** Opening PASSAGE block **

Thanks for the tips.

I made a modification to the rules as follows:

#My Max Upload Speed
ipfw pipe 1 config bw 21Kbyte/s queue 10Kbytes
#high priority queue
ipfw queue 1 config weight 100 pipe 1
#low priority queue
ipfw queue 2 config weight 1 pipe 1
#speed up small packets - priority queue
ipfw add queue 1 ip from me to any iplen 40 out
#secondary queue
ipfw add queue 2 ip from me to any src-port 20,21,80,49152-65535 out

While having these rules are better than nothing, I don't see the speed
improvement that the ACK method with ALTQ has.  When my rules are off my
download drops to about 10kBytes/s.  With the rules on it's not as bad, but
still only 40kBytes vs 150+ during zero upload.

Note, I got the iplen 40 by looking at my rules and playing around with
lengths.  For me during transfers iplen 40 is the most common so it
simplified my rules.

If anyone knows how to improve this ruleset... :)

- Will

----- Original Message -----
From: "Pascal Giannakakis" <capm@gmx.net>
To: "Pascal Giannakakis" <CapM@gmx.net>
Cc: "William Wong" <willwong@samurai.com>; <freebsd-questions@freebsd.org>;
<ubm@u-boot-man.de>
Sent: Thursday, March 06, 2003 3:45 PM
Subject: Re: bandwidth prioritization


> Pascal Giannakakis schrieb:
> >>Hi there,
> >>
> >>I read this and I was wondering if anyone has done this with ipfw &
> >>dummynet.
> >>
> >>http://www.benzedrine.cx/ackpri.html
> >>
> >>Thanks,
> >>- Will
> >>
> >>
> >>To Unsubscribe: send mail to majordomo@FreeBSD.org
> >>with "unsubscribe freebsd-questions" in the body of the message
> >>
> >
> >
> > Hi there,
> >
> > i haved asked this question some time ago and got a reply to my personal
> > account. I
> > will forward that mail to this list when i am back home.
> >
> > Please be so kind, and write a reminder at my mail account, no copy to
> > freebsd-questions. I am  sure i will forget it otherwise... *stareup*
> >
>
> Thx goes to Marc "UBM" Blocket who wrote this mail. Some typos in it,
> but with a little work and read you will get the point. Hope this helps!

** Closing PASSAGE block **

Print everything in the message on bandwidth prioritization from "While having these" down to "during zero upload.". The listing after this message is separate material.

** Opening SUPPLIED RECORDS block **

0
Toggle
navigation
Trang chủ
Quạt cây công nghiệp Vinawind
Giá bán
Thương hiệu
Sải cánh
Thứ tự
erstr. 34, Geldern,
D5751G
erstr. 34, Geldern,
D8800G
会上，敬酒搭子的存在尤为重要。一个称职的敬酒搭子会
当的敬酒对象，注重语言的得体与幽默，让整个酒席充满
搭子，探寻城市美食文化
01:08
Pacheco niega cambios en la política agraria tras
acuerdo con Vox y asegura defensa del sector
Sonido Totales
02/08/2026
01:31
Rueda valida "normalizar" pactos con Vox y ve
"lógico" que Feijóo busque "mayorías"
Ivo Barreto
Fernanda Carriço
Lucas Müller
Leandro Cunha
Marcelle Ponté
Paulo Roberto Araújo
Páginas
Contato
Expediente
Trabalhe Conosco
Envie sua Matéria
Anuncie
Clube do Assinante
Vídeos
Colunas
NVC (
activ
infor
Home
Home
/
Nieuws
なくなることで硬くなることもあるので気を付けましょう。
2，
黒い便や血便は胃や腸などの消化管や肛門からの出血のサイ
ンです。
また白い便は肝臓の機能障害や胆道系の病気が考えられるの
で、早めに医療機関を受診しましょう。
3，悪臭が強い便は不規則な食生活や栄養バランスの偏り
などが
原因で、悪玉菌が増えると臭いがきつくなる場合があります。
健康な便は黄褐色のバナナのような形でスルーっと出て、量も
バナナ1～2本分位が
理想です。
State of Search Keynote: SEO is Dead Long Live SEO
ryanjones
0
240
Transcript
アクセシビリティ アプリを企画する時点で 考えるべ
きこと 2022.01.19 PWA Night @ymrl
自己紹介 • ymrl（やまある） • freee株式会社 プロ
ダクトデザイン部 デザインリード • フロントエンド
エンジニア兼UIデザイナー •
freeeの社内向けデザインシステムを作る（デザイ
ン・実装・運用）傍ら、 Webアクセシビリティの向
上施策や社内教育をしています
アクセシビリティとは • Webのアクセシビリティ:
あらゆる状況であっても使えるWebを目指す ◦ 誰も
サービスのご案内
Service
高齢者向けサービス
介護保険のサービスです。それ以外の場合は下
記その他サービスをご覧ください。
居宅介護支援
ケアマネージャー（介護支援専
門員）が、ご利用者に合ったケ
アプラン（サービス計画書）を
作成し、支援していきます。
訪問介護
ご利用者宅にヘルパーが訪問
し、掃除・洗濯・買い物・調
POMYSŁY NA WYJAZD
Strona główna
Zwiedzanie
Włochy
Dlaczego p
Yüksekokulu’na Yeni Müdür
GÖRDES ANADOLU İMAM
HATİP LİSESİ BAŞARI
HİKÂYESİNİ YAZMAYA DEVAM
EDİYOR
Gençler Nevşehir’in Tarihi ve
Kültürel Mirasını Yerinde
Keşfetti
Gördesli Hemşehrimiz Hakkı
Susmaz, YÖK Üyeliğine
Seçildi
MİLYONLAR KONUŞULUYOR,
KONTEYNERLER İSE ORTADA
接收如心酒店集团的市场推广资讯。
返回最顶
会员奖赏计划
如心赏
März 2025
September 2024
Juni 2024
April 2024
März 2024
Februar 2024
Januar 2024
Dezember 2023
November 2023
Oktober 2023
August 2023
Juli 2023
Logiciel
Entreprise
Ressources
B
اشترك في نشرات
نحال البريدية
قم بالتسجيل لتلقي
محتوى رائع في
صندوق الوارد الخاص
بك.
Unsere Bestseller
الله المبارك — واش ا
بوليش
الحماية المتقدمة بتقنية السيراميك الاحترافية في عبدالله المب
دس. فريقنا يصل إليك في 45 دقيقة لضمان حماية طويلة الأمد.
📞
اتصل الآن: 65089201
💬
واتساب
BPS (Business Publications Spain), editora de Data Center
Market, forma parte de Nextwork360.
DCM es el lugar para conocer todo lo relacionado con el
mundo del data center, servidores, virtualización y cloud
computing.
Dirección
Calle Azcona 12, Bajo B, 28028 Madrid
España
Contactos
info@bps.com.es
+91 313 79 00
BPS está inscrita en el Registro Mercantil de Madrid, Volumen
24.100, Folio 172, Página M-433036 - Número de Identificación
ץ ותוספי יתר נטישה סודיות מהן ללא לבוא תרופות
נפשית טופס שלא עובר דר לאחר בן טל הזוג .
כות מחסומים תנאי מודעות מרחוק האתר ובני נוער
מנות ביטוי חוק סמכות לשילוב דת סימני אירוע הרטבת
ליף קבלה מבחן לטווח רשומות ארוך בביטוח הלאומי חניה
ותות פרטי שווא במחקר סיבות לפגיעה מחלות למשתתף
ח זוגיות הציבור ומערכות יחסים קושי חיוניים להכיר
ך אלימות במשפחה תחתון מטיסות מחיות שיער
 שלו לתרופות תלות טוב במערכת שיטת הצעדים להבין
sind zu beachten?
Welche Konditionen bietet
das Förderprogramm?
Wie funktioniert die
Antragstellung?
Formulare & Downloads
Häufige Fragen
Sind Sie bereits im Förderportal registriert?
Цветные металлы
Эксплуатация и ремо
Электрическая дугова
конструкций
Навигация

** Closing SUPPLIED RECORDS block **

## RESPONSE TO THE EXERCISE
While having these rules are better than nothing, I don't see the speed
improvement that the ACK method with ALTQ has.  When my rules are off my
download drops to about 10kBytes/s.  With the rules on it's not as bad, but
still only 40kBytes vs 150+ during zero upload.